Propaganda and Promotional Activities

An Annotated Bibliography

Authors:

Harold D. Lasswell, Ralph D. Casey, and Bruce Lannes Smith

Propaganda and Promotional Activities: An Annotated Bibliography was first published in 1935. Minnesota Archive Editions uses digital technology to make long-unavailable books once again accessible, and are published unaltered from the original University of Minnesota Press editions.

Every aspect of the subject of propaganda, or the “manipulation of collective responses,” is covered in the forty-five hundred titles listed in this exceptionally useful reference book. Included in the bibliography are books, pamphlets, and articles, many in foreign languages, dealing with the following topics:

1. The aims and methods of propaganda in the fields of politics and government, international relations, business and the professions, public and private finance, labor and agriculture, religion and morals, education, and social reform.

2. The media used in the dissemination of propaganda: the newspaper, the periodical, and the graphic arts; the radio; the press agent, the public relations counselor, and the advertising agency; the stage and screen; the lecture platform, the salon, and the tavern; the public fair, exposition, and museum.

3. The effectiveness of the various propagandist methods.

4. The function and regulation of propaganda in modern society.

The volume opens with an essay by Professor Laswell on “The Study and Practice of Propaganda.” Complete subject and author indexes are also included.

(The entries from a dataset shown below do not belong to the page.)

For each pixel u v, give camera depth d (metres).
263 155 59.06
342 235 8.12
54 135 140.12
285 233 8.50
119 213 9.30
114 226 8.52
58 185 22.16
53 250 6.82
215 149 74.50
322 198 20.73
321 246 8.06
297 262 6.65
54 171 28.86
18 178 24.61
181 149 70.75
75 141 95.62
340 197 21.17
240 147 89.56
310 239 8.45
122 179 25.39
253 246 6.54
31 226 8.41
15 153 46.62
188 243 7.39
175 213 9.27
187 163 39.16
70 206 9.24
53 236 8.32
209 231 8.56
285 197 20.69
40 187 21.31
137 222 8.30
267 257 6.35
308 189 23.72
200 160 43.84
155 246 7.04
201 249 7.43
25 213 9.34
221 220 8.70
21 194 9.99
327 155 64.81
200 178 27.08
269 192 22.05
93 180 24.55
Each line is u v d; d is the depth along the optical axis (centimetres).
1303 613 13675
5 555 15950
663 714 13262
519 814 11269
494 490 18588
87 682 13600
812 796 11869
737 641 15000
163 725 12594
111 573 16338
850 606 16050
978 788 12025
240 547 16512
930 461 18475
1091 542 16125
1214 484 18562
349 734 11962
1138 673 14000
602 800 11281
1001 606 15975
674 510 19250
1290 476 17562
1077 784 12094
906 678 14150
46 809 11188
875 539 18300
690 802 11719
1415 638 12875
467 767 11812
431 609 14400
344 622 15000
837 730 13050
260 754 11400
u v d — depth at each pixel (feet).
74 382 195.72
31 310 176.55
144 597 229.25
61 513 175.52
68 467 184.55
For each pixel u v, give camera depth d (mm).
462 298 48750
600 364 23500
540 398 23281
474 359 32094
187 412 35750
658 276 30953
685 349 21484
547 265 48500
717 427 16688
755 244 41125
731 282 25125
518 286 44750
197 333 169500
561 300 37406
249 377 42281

Harold D. Lasswell wrote widely on the theory and technique of propaganda and other methods of managing collective attitudes. His book, Propaganda Technique in the World War is regarded as the definitive study in this field. He is also the author of two other volumes, Psychopathology and Politics and World Politics and Personal Insecurity: A Contribution to Political Psychiatry, and of the article on propaganda in the Encyclopedia of the Social Sciences.

Ralph D. Casey had wide experience in the fields of journalism and publicity. He was for a number of years on the editorial staff – for a time as a political writer – of the Seattle Post-Intelligencer, and later on the staff of the New York Herald. He taught journalism at the Universities of Montana, Washington, Oregon, and Minnesota. In the field of publicity he served as assistant publicity director of the Seattle Chamber of Commerce and as director of the University of Oregon News Bureau.

Bruce Lannes Smith is author (with Glenn C. Quiett) of Principles of Publicity, and editor of the Journalism Quarterly. He was a former president of the American Association of Schools and Departments of Journalism.